Studio album by Drapht
- Released: 1 April 2011
- Recorded: 2011
- Genre: Australian hip hop
- Label: The Ayems

Drapht chronology
| Brothers Grimm (2008) | The Life of Riley (2011) | Seven Mirrors (2016) |

= The Life of Riley (album) =

The Life of Riley is the fourth album by Australian hip hop artist, Drapht. The songs were recorded in Drapht's home studio and was released in April 2011 on Drapht's own label The Ayems. The album debuted at number 1 on the ARIA Albums Chart.

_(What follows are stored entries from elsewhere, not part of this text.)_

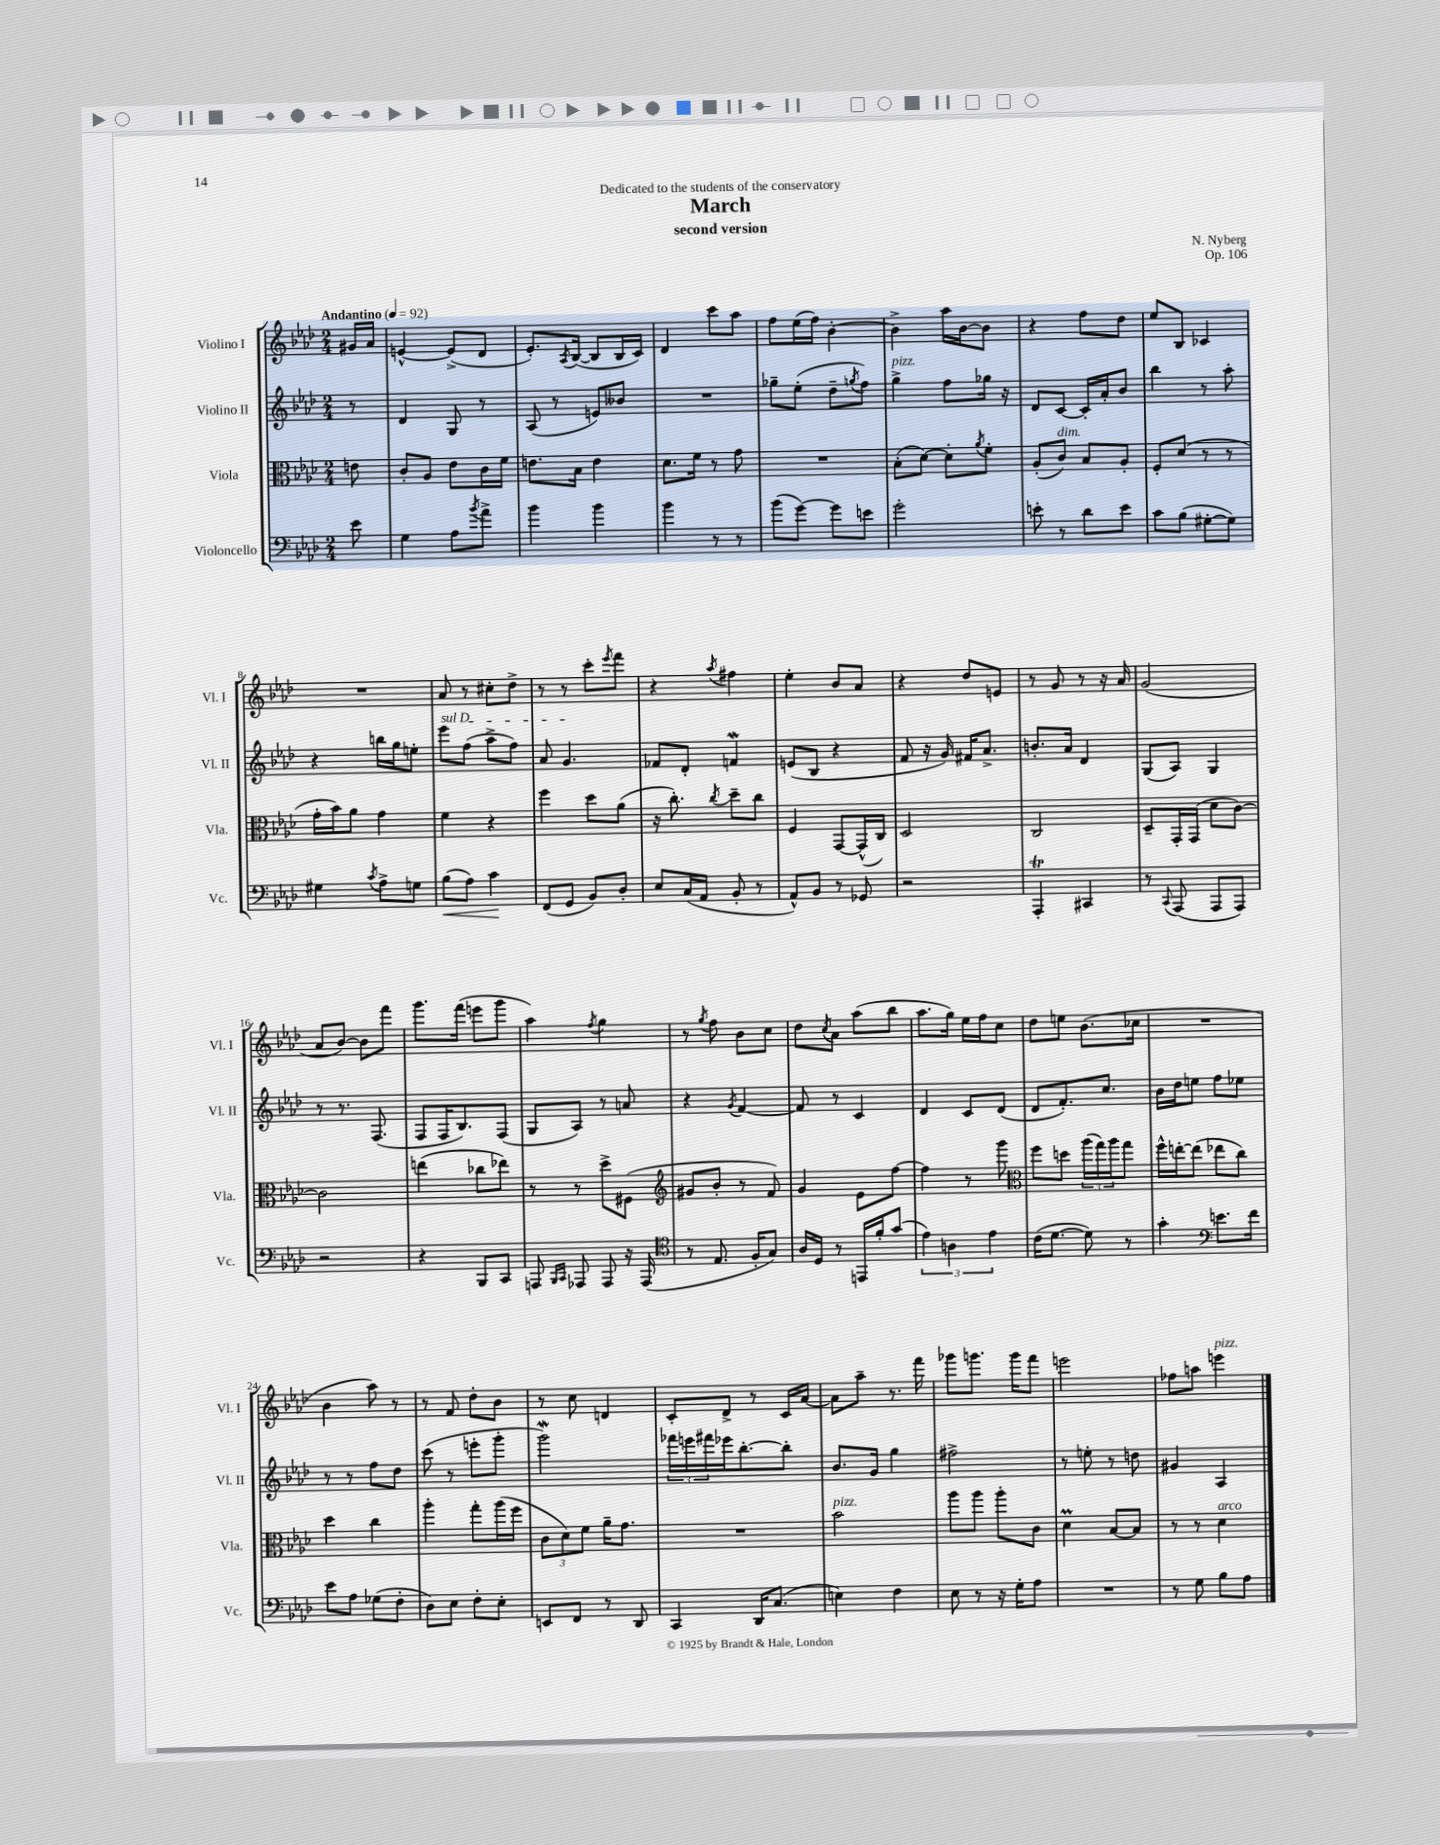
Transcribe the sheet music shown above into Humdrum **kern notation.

**kern	**kern	**kern	**kern
*staff4	*staff3	*staff2	*staff1
*clefF4	*clefC3	*clefG2	*clefG2
*k[b-e-a-d-]	*k[b-e-a-d-]	*k[b-e-a-d-]	*k[b-e-a-d-]
*M2/4	*M2/4	*M2/4	*M2/4
*MM92	*MM92	*MM92	*MM92
8e-	8e	8r	16g#
.	.	.	16a-
=	=	=	=
4G	8c'	4d-	[4e^^
.	8A-	.	.
8A-	8e-	8G	(8e^]
8qb-	.	.	.
8a-^	16c	8r	8d-
.	16f	.	.
=	=	=	=
4b-	8.e	(8A-	8.e-')
.	.	8r	.
.	.	.	8qA-
.	16B-	.	([16B-
4b-	4e	8e)	8B-]
.	.	8b--	16B-
.	.	.	16c)
=	=	=	=
4b-	8.d-	2r	4d-
.	16f	.	.
8r	8r	.	8ccc
8r	8g	.	8aa-
=	=	=	=
(8b-	2r	8gg-~	8ff
[8g)	.	(8ee-'	(16ee-
.	.	.	16ff)
8g]	.	8dd-~	[4b-'
.	.	8qgg	.
8e	.	8ff)	.
=	=	=	=
2g'	(8B-'	4gg^	4b-^]
.	[8d-)	.	.
.	8d-']	8ff	16aa-
.	.	.	[16b-
.	8qa-	.	.
.	8f'	16gg-	8b-]
.	.	16r	.
=	=	=	=
8e'	(8A-'	8d-	4r
8r	8c)	[8c	.
8d-	8B-	16c']	8ff
.	.	16a-'	.
8e	8A-'	8b-	8dd-
=	=	=	=
8c	8F'	4bb-	8ee-
(8B-	(8d-	.	8B-
[8G#'	8r	8r	4c-
8G#])	8r	8aa-'	.
=	=	=	=
4G#	16g'	4r	2r
.	16b-)	.	.
.	8a-	.	.
8qc	.	.	.
8A-^	4g	16bb	.
.	.	16gg	.
8G	.	8ee'	.
=	=	=	=
(8B-	4f	8eee-	8a-
8A-)	.	(8ff	8r
4c	4r	8aa-^	8cc#'
.	.	8ff)	8dd-^
=	=	=	=
(8FF	4ff	8a-	8r
8GG	.	4.g	8r
8BB-)	8dd-	.	8ccc'
.	.	.	8qeee-
8D-'	(8a-	.	8fff
=	=	=	=
8E-	16r	8f-	4r
.	8.cc')	.	.
(16C	.	8d-'	.
16AA-	.	.	.
.	8qcc	.	8qaa-
8BB-'	8dd-~	4f	4ff#
8r	8cc	.	.
=	=	=	=
8AA-^^)	4F	(8e	4ee-'
8BB-	.	8B-	.
8r	[8GG	4r	8b-
8GG-	(16GG^^]	.	8a-
.	16C)	.	.
=	=	=	=
2r	2D-	8f	4r
.	.	16r	.
.	.	16g)	.
.	.	16f#	8dd-
.	.	8.a-^	.
.	.	.	8e
=	=	=	=
4AAA-'	2C	8.b'	8r
.	.	.	8g
.	.	16a-	.
4CC#	.	4d-	8r
.	.	.	16r
.	.	.	16a-
=	=	=	=
8r	8D-~	(8G	(2g
8qqCC	.	.	.
(8AAA-	16GG'	8A-)	.
.	(16GG	.	.
8AAA-	8d-	4G	.
8AAA-)	[8c)	.	.
=	=	=	=
2r	2c]	8r	8a-
.	.	8.r	[8b-)
.	.	.	8b-]
.	.	(8.F	.
.	.	.	8fff
=	=	=	=
4r	(4ee	8F	8.ggg
.	.	16F	.
.	.	8.B-)	(16fff
8BBB-	8cc-	.	8eee
8CC	8ee-)	(8F	8ggg
=	=	=	=
8AAA	8r	8G	4aa-)
16qqBBB-	.	.	.
16qqCC	.	.	.
8AAA-	8r	8A-)	.
.	.	.	8qff
8AAA-	8dd-^	8r	4gg
16r	(8F#	8a	.
(16AAA-	.	.	.
=	=	=	=
*clefC4	*clefG2	*	*
8r	8g#	4r	8r
.	.	.	8qgg
8.E-	8b-'	.	8ff
.	.	8qg	.
.	8r	[4f	8b-
16F'	.	.	.
8G)	8f)	.	8cc
=	=	=	=
16A-	4g	8f]	8dd-
16D-	.	.	.
.	.	.	8qcc
8r	.	8r	8a-
16EE	8e-	4c	(8aa-
16f'	.	.	.
(8g	[8ff	.	8bb-
=	=	=	=
6e-)	4ff]	4d-	8.aa-
6A	.	.	.
.	.	.	16gg)
.	8r	8c	16ee-
.	.	.	16ff
6e-	.	.	.
.	8ggg	(8d-	8cc
=	=	=	=
*	*clefC3	*	*
(16c	8ff	8d-	8dd-
[8.d-	.	.	.
.	8dd	8.f')	8ee
8d-])	(24aa-	.	(8.b-
.	24gg)	.	.
.	.	8.cc	.
.	24aa-	.	.
8r	8gg	.	.
.	.	.	16cc-
=	=	=	=
4g'	16ff^^	16b-	2r
.	[16ee'	16dd-	.
.	(8ee]	8ee	.
*clefF4	*	*	*
8.e	8ee-	8ff	.
.	8cc)	8ee-	.
16f	.	.	.
=	=	=	=
8e-	4dd-	8r	4b-
8A-	.	8r	.
(8G-	4cc	8ff	8aa-)
8F'	.	8dd-	8r
=	=	=	=
8D-)	4aa-'	(8ccc	8r
8E-	.	8r	8f
8F'	8gg'	8eee'	8dd-'
8E-'	(16aa-	8ggg'	8b-
.	16ff	.	.
=	=	=	=
8EE	12c	2ggg)	8r
.	12d-)	.	.
8FF	.	.	8cc
.	12f	.	.
8r	16a-~	.	4d
.	8.g	.	.
8DD-	.	.	.
=	=	=	=
4CC	2r	24fff-	8c'
.	.	24eee	.
.	.	24fff#	.
.	.	16eee-	8d-^
.	.	[8.bb-'	.
16DD-	.	.	8r
(8.C	.	.	.
.	.	8bb-']	16c
.	.	.	[16a-
=	=	=	=
4E)	2b-	8.b-	8a-]
.	.	.	8aa-~
.	.	16g	.
4F	.	4gg	8.r
.	.	.	16fff
=	=	=	=
8E-	8aa-	2ff#^	8ggg-
8r	8aa-	.	8.ggg
16r	8aa-'	.	.
16G'	.	.	16ggg
8A-	8c	.	8fff
=	=	=	=
2r	4d-	8r	2eee
.	.	8ee'	.
.	[8B-	8r	.
.	8B-]	8dd	.
=	=	=	=
8r	8r	4g#	8ff-
8G	8r	.	8aa
8B-	4d-	4A-	4eee
8A-	.	.	.
==	==	==	==
*-	*-	*-	*-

The album features contributions from Briggs, N'fa, Funkoars and Urthboy. Drapht believes that this album was the toughest project in his career.

At the J Awards of 2011, the album was nominated for Australian Album of the Year.

==Track listing==

| No. | Title | Length |
|---|---|---|
| 1. | "Intro" | 0:16 |
| 2. | "Sing It (The Life of Riley)" | 4:06 |
| 3. | "Down" | 4:22 |
| 4. | "Rapunzel" | 3:22 |
| 5. | "The Eulogy" (featuring Briggs) | 0:56 |
| 6. | "R.I.P J.R" | 3:47 |
| 7. | "Won't Listen When" | 2:55 |
| 8. | "People Don't Know" | 3:58 |
| 9. | "Bali Party" (featuring N'fa) | 3:03 |
| 10. | "Skit" | 1:43 |
| 11. | "Air Guitar" | 3:44 |
| 12. | "The Paul the Dan" (featuring Trials) | 3:13 |
| 13. | "Murder Murder" | 3:56 |
| 14. | "Take the Party with Us" (featuring Funkoars) | 4:52 |
| 15. | "Good Morning" | 4:07 |
| 16. | "We Own the Night" (featuring Mantra and Urthboy) | 4:13 |
| 17. | "On and On" | 4:00 |
| 18. | "Good Morning" (Elgusto Remix) (iTunes bonus track) | 3:39 |

==Charts==

===Weekly charts===

| Chart (2011) | Peak position |
|---|---|
| Australian Albums (ARIA) | 1 |

===Year-end charts===

| Chart (2011) | Position |
|---|---|
| Australian Albums (ARIA) | 42 |

==Certifications==

| Region | Certification | Certified units/sales |
| Australia (ARIA) | Platinum | 70,000^{^} |
^{^} Shipments figures based on certification alone.